Kay Rodrick is able to walk her dog after receiving a second chance at life. (Mike Sackley/KTAR)

Sun City West resident Kay Rodrick, 78, was struggling. Normal everyday tasks were just too much for her.

“I could not function, I really couldn’t,” Rodrick said.

Difficulty breathing made her think she had a lung problem. It was a struggle just to walk and get the mail. She needed oxygen every minute of the day.

It turns out, the problem wasn’t in Rodrick’s lungs, it was with her heart. She was suffering from aortic stenosis. It impairs the aortic valve’s ability to open and close properly. Her cardiologist sent her to Abrazo Arrowhead Campus where she learned of a new procedure.

“They said ‘you’re a candidate for TAVR,’” Rodrick said.

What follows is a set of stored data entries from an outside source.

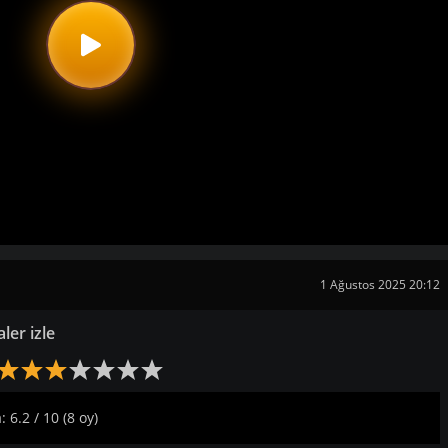
1 Ağustos 2025 20:12
ler izle
 6.2 / 10 (8 oy)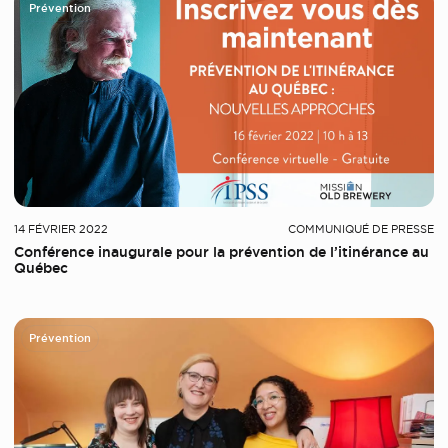
Prévention
14 FÉVRIER 2022
COMMUNIQUÉ DE PRESSE
Conférence inaugurale pour la prévention de l’itinérance au
Québec
Prévention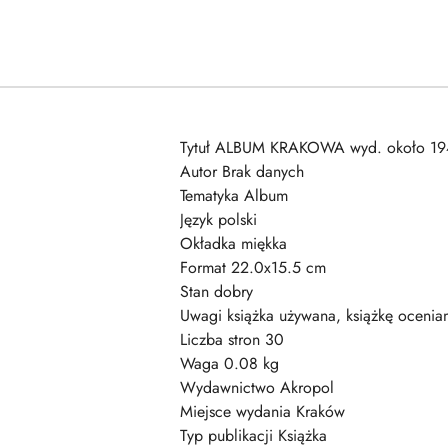
Tytuł ALBUM KRAKOWA wyd. około 19
Autor Brak danych
Tematyka Album
Język polski
Okładka miękka
Format 22.0x15.5 cm
Stan dobry
Uwagi książka używana, książkę ocenia
Liczba stron 30
Waga 0.08 kg
Wydawnictwo Akropol
Miejsce wydania Kraków
Typ publikacji Książka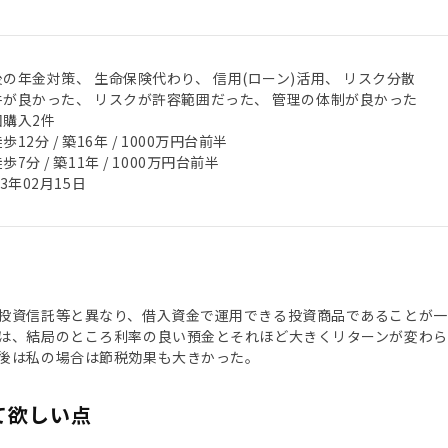
後の年金対策、 生命保険代わり、 信用(ローン)活用、 リスク分散
件が良かった、 リスクが許容範囲だった、 管理の体制が良かった
回購入2件
歩12分 / 築16年 / 1000万円台前半
歩7分 / 築11年 / 1000万円台前半
23年02月15日
投資信託等と異なり、借入資金で運用できる投資商品であることが
は、結局のところ利率の良い預金とそれほど大きくリターンが変わら
後は私の場合は節税効果も大きかった。
て欲しい点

TAVR is short for transcatheter aortic valve replacement. Doctors can insert a new heart valve through a small incision, usually in the groin. The catheter is then guided to the heart where a self-expanding valve is placed while the heart continues to beat. The procedure is for those with too high of a risk to go through open-heart surgery.

“The patients that do well, they end with both life and quality,” said doctor Timothy Byrne, executive director of cardiovascular services for Abrazo Community Health Network. “And that’s the best part of the whole process.”

The procedure has given Rodrick a new lease on life. She now walks without oxygen.

She can take walks and do ordinary things around the neighborhood without any symptoms.

“I can walk my dog to the corner and back, no problem,” Rodrick said. “I really am doing great.”